Pay him six thousand, and deface the bond;
 Double six thousand, and then treble that,
 Before a friend of this description
 Shall lose a hair through Bassanio's fault.    

It is difficult to be sure which characters have influenced which on the notion of money (re)producing more money, but I would like to suggest that Shylock’s unabashed status as moneylender makes him the chicken that lays the egg. He leads, and they follow, like a youth wishing to ignore the fact that he has, indeed, become just like his father. In the most poignant line of the play, Shylock coldly but rightfully threatens: “The villainy you teach me, I will execute, and it shall go hard but I will better the instruction.”

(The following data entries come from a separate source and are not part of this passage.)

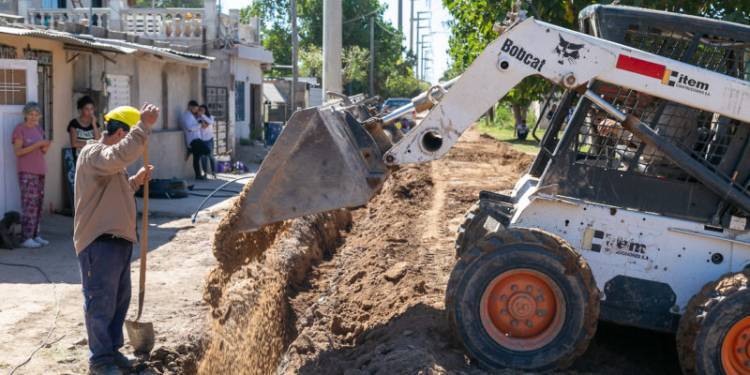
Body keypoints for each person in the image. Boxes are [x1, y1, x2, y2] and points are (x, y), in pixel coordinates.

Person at [73, 104, 159, 375]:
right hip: (99, 242)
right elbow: (116, 157)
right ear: (121, 133)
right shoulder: (94, 154)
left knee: (118, 301)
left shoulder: (111, 164)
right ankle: (99, 360)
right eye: (130, 136)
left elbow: (114, 192)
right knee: (101, 302)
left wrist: (135, 181)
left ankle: (111, 352)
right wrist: (143, 127)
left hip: (118, 241)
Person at [12, 102, 50, 249]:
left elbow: (42, 152)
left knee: (39, 204)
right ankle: (25, 237)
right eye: (31, 114)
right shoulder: (19, 129)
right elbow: (18, 152)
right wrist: (37, 144)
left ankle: (35, 235)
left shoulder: (39, 129)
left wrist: (46, 145)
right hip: (27, 171)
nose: (34, 117)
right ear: (25, 115)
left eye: (36, 114)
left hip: (40, 170)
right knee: (29, 205)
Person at [179, 100, 210, 180]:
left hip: (196, 138)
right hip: (193, 140)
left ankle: (198, 175)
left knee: (196, 158)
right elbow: (190, 128)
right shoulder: (187, 116)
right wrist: (199, 125)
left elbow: (195, 126)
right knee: (207, 150)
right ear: (190, 107)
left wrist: (198, 122)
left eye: (196, 109)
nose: (196, 111)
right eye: (195, 109)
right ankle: (190, 150)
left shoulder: (191, 115)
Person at [197, 104, 216, 178]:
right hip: (201, 140)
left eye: (203, 110)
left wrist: (203, 116)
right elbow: (201, 126)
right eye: (200, 110)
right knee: (203, 157)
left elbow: (210, 122)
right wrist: (200, 117)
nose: (201, 111)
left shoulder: (210, 117)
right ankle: (205, 173)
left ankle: (213, 172)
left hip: (209, 140)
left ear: (206, 110)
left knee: (211, 156)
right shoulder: (198, 118)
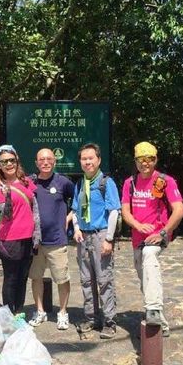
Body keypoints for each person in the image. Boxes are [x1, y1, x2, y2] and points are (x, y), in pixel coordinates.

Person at [121, 142, 183, 337]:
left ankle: (154, 309)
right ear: (136, 161)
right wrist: (137, 225)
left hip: (158, 237)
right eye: (141, 159)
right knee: (145, 281)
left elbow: (179, 210)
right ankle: (161, 323)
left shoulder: (165, 181)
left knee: (149, 256)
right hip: (137, 238)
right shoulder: (129, 182)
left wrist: (163, 233)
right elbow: (125, 211)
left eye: (149, 159)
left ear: (155, 160)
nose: (145, 163)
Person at [71, 143, 121, 339]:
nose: (87, 162)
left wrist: (109, 239)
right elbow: (75, 210)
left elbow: (114, 212)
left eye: (91, 158)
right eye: (84, 159)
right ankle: (91, 318)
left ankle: (109, 321)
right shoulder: (80, 184)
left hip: (100, 235)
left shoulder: (106, 182)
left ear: (98, 160)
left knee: (104, 280)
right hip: (83, 236)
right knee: (86, 280)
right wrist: (76, 228)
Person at [28, 148, 74, 330]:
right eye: (42, 159)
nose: (45, 162)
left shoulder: (63, 182)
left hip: (57, 240)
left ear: (54, 161)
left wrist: (68, 218)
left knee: (62, 278)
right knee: (36, 277)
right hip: (36, 242)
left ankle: (63, 312)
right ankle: (40, 311)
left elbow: (78, 202)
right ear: (36, 162)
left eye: (49, 159)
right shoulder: (30, 182)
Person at [0, 145, 40, 314]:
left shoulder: (27, 182)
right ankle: (8, 314)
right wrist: (7, 195)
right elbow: (6, 214)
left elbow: (35, 209)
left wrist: (37, 233)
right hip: (9, 240)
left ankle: (19, 312)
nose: (9, 164)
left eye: (11, 160)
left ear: (16, 161)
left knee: (23, 278)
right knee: (11, 279)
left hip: (28, 238)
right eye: (4, 161)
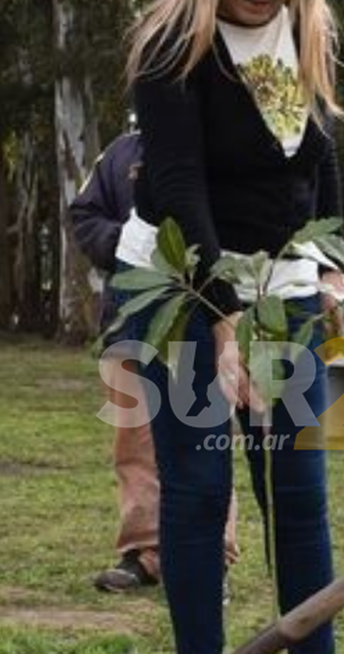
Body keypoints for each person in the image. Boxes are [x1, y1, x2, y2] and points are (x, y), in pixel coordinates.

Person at [111, 0, 344, 654]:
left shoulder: (302, 41)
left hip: (284, 291)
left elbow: (316, 168)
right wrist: (225, 319)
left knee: (296, 493)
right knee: (200, 488)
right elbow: (179, 186)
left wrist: (336, 267)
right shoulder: (172, 49)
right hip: (185, 285)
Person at [69, 129, 238, 592]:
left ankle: (211, 556)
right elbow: (84, 213)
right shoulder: (120, 152)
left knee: (203, 440)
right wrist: (131, 240)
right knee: (135, 440)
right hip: (129, 320)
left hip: (200, 316)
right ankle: (144, 552)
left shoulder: (218, 145)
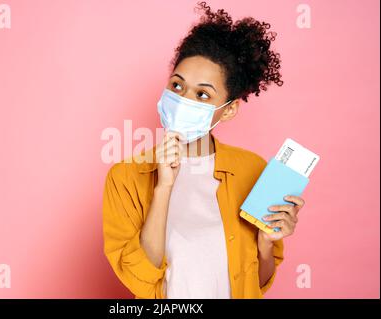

In saying that “the simple truth is that Shylock is a horrible villain whether he gets insulted and spat upon or not,” Bloom neglects the essential truth that violence breeds violence in selfsame way that the gentile party of the play chooses to ignore but enact the fact that money breeds money. The characters in this play do not live in a vacuum of black-white morality: in being merchants of Venice, Antonio and Shylock must co-exist. Therefore, although mercy is best demonstrated by example, villainy is, too, a trait that is learned from others and will, likewise, be turned against its enforcers.

Thank you for your time,
Erin Weinberg
Doctoral Student
English Literature
Queen's University
Kingston, Ontario, Canada

[4]-------------------------------------------------------------
From:         Carol Barton < This e-mail address is being protected from spambots. You need JavaScript enabled to view it >
Date:         July 10, 2011 8:43:40 PM EDT
Subject:      Re: Merchant of Venice in a Las Vegas Setting

There are those who would laugh to hear me tarred as an intellectual liberal, but I fail to understand how anyone--even a distinguished scholar--can make definitive pronouncements about "what MoV is about"--or uncharitable comments about those who subscribe to alternative interpretations. I can see the play both ways, rather like an Escher print--and while I'd agree that it's about mercy (vs. justice) I am not as sure as Professor Bloom that it extols the virtues of the Christians who should embody it (none of whom strikes me as particularly merciful to anyone external to the inner circle). The contemporary populist vision of the stereotypical Jew is certainly present in Shylock--but he doesn't begin his association with the title character full of hatred or resentment or anything else resembling a Nazi profile . . . it is only when the Christians who have come to take advantage of him as a non-entity who has something they need openly display their contempt that his rancor is stirred. Shylock is not a pretty character--but he has been wronged, within the context of the play, as none of his "victims" have been. Those who nominally subscribe to the New Testament mete out a "justice" almost as cruel as the one he seeks--what does that make them?
 
I think perhaps Shakespeare is a bit more subtle in his crafting of this play than some might be willing to recognize--because of their own ingrained prejudices?--which is potentially the point. Sometimes the mirror held up to nature reflects images less attractive than those we wish to see. All of the problem plays--so-called in my day at least--seem to have that more darkly bifurcated vision of humanity that leaves nothing cut and dried.
 
I recognize that I am baiting the hounds of hell, but for Hardy's sake, I hope the gentles and scholars among us are capable of recognizing that the sniping at and ad hominem flogging of those who dare to disagree with the "regular" authorities on this list in the past have driven many of us lesser beings away. I hope to gain insight from scholarly disputes . . . not to come away from them sickened and dismayed by what passes for debate.